Do mesmo modo, o alto grau de impenetrabilidade nos pensamentos jurídicos da ministra Rosa Weber, vice-presidente do Supremo que assumiu o plantão na segunda metade do recesso (está no cargo neste momento), também gera dúvidas quanto à postura que ela pode adotar em casos considerados delicados. O que a salva é a pouca afeição à polêmica.

Um quórum maior durante o recesso também põe freio em um expediente habitualmente adotado por advogados para buscar, junto ao presidente, decisões favoráveis a seus clientes, depois de negativas dos relatores originais. Se antes eles tinham certeza de que só havia um ministro em atividade, hoje a tentativa tem menos chance de prosperar.

As estatísticas do tribunal demonstram a redução de força do presidente, que assinou 515 decisões monocráticas em janeiro de 2021 – o menor número para o mês desde 2018, quando o STF sacramentou sua importância na correlação de forças entre os Poderes.

A moda do “mutirão de férias” foi inaugurada às vésperas do recesso de 2021, quando os ministros Gilmar Mendes, Ricardo Lewandowski e Alexandre de Moraes, além do então decano Marco Aurélio Mello, comunicaram a Fux que continuariam trabalhando. O presidente do STF tinha assumido o cargo havia dois meses e já vinha colecionando desgastes com os colegas.

Registros de dados salvos:
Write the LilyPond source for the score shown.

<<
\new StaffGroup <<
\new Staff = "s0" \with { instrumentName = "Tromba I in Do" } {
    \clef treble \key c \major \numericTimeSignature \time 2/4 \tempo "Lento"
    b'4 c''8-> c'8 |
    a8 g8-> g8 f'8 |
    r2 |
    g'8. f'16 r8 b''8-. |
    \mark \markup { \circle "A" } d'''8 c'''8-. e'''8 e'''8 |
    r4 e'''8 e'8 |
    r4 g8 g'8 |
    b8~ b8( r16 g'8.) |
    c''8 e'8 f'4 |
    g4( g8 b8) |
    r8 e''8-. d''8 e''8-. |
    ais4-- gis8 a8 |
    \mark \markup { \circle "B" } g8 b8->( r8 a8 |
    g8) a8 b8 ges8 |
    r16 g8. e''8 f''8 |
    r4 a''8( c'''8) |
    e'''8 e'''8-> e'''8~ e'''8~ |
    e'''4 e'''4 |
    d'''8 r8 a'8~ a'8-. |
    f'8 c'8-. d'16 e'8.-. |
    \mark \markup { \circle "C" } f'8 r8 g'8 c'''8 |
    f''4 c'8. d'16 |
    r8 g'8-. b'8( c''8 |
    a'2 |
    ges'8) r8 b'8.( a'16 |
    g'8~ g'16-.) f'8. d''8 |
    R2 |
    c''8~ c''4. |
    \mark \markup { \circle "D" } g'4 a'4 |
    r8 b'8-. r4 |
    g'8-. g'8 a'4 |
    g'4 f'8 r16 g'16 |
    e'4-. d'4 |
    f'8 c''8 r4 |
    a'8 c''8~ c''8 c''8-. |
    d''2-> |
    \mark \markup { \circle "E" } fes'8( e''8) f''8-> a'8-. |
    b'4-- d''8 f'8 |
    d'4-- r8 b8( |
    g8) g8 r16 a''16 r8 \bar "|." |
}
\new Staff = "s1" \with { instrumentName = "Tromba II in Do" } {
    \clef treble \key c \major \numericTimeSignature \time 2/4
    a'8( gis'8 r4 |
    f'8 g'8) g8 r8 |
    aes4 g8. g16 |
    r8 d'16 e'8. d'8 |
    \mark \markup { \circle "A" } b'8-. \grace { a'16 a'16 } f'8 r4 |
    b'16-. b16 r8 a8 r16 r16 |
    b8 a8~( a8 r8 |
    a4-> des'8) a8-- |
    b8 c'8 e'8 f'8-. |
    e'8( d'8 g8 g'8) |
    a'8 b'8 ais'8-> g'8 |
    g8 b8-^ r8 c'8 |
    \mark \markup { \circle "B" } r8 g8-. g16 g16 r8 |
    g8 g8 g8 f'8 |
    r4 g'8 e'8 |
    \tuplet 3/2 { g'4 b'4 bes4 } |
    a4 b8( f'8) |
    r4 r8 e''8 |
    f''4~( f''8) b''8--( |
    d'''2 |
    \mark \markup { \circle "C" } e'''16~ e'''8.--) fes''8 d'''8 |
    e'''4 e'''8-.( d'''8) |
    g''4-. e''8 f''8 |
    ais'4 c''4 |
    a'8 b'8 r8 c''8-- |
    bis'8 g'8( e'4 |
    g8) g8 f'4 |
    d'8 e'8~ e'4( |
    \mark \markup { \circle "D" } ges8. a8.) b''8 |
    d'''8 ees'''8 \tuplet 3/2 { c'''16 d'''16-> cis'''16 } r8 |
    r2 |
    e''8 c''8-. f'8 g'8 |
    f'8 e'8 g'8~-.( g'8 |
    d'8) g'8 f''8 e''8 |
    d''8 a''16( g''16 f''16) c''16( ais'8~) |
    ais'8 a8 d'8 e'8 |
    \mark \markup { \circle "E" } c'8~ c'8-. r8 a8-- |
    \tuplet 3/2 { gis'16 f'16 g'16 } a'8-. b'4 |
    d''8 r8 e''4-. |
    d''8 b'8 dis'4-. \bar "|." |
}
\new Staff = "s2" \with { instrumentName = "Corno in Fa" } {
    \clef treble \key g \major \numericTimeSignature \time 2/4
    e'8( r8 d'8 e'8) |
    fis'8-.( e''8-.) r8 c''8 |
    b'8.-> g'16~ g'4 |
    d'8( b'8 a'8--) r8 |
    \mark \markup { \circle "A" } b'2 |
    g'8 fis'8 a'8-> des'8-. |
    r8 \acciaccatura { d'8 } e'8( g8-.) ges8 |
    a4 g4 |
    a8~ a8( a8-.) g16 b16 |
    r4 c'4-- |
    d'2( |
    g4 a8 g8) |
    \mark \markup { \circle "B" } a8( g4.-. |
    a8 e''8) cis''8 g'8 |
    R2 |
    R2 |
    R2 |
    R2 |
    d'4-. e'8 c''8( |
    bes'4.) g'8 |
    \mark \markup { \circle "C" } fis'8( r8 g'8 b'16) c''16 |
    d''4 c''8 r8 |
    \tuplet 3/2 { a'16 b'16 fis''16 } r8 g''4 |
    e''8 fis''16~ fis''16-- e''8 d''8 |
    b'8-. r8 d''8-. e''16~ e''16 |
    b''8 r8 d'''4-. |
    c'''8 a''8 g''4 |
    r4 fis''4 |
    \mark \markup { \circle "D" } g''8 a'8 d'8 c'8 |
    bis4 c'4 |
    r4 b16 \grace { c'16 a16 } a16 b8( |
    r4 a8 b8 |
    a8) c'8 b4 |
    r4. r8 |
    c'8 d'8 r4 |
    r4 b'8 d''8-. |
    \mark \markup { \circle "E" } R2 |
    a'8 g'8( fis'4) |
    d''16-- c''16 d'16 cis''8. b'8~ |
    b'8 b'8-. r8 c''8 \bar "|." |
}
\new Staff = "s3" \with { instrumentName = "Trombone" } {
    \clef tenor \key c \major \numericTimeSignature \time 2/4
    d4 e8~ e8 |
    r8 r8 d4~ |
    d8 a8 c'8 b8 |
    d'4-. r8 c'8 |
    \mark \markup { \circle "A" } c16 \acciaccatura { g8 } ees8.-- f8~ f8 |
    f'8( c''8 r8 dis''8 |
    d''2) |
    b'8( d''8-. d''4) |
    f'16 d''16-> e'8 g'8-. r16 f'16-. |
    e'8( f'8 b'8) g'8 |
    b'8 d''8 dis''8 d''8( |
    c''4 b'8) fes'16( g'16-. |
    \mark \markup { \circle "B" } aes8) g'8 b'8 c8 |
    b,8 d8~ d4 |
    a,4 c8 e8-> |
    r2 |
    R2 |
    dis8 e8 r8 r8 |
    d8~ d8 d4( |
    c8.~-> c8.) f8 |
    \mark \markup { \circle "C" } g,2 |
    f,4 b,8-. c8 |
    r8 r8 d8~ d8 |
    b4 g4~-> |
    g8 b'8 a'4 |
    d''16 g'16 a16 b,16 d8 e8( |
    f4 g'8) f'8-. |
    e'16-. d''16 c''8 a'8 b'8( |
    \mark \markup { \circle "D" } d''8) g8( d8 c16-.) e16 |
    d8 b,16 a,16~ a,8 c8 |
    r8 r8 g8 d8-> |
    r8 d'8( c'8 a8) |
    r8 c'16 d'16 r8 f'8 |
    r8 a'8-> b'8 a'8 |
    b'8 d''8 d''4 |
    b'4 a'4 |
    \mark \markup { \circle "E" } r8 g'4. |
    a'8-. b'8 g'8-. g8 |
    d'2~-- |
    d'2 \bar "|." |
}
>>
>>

▸ TAREFAS A REALIZAR
A. Reescreva o trecho do texto sobre o recesso do Supremo que começa nas palavras "As estatísticas do" e termina em "com os colegas.", substituindo "mutirão de férias" por "plantão coletivo".
B. Segundo o texto sobre o recesso do Supremo, quantas decisões monocráticas o presidente assinou em janeiro de 2021?
C. Dê sequência ao texto sobre o recesso do Supremo, escrevendo o trecho que vem depois da última frase.
Os registros formam um material à parte, independente do texto.

▸ RESPOSTAS DOS EXERCÍCIOS
A.
As estatísticas do tribunal demonstram a redução de força do presidente, que assinou 515 decisões monocráticas em janeiro de 2021 – o menor número para o mês desde 2018, quando o STF sacramentou sua importância na correlação de forças entre os Poderes.

A moda do “plantão coletivo” foi inaugurada às vésperas do recesso de 2021, quando os ministros Gilmar Mendes, Ricardo Lewandowski e Alexandre de Moraes, além do então decano Marco Aurélio Mello, comunicaram a Fux que continuariam trabalhando. O presidente do STF tinha assumido o cargo havia dois meses e já vinha colecionando desgastes com os colegas.

B. 515 decisões monocráticas.

C.
Um dos atritos teve justamente a ver com o que Marco Aurélio considerou um abuso de poder de Fux. Mesmo fora do período de férias, o presidente cassou a liminar que o hoje ministro aposentado havia proferido para libertar um traficante. O ex-decano disse que Fux tinha “tendência a ser totalitário”.

“Está em jogo definir se o presidente é ou não um censor, um tutor, um curador de seus pares”, reclamou Marco Aurélio, na ocasião. Com a proximidade do período de recesso, fez um comunicado à presidência: “Continuarei apreciando os pedidos de tutela de urgência formulados em processos de minha relatoria.”

Se para o então decano esse era um hábito (ele já havia trabalhado nas férias durante a presidência do ministro Dias Toffoli), para os demais serviu como uma espécie de gatilho. Lewandowski, cujo gabinete estava abarrotado de processos sobre a covid-19, disse não se sentir no direito de descansar.

Gilmar e Moraes foram na mesma toada. Nos bastidores, contudo, a percepção foi a de uma retaliação – sentindo-se traídos por Fux devido ao seu voto decisivo para barrar as reeleições sucessivas às presidências da Câmara e do Senado, eles também teriam decidido esvaziá-lo de poder.

Lewandowski, que já não é presidente do STF desde 2016, foi o grande protagonista daquele recesso. Com a decisão inédita de trabalhar nas férias, apagou Fux do noticiário ao concentrar as decisões judiciais relacionadas ao tema político, econômico e social que até hoje é o mais importante no Brasil: a pandemia de covid-19.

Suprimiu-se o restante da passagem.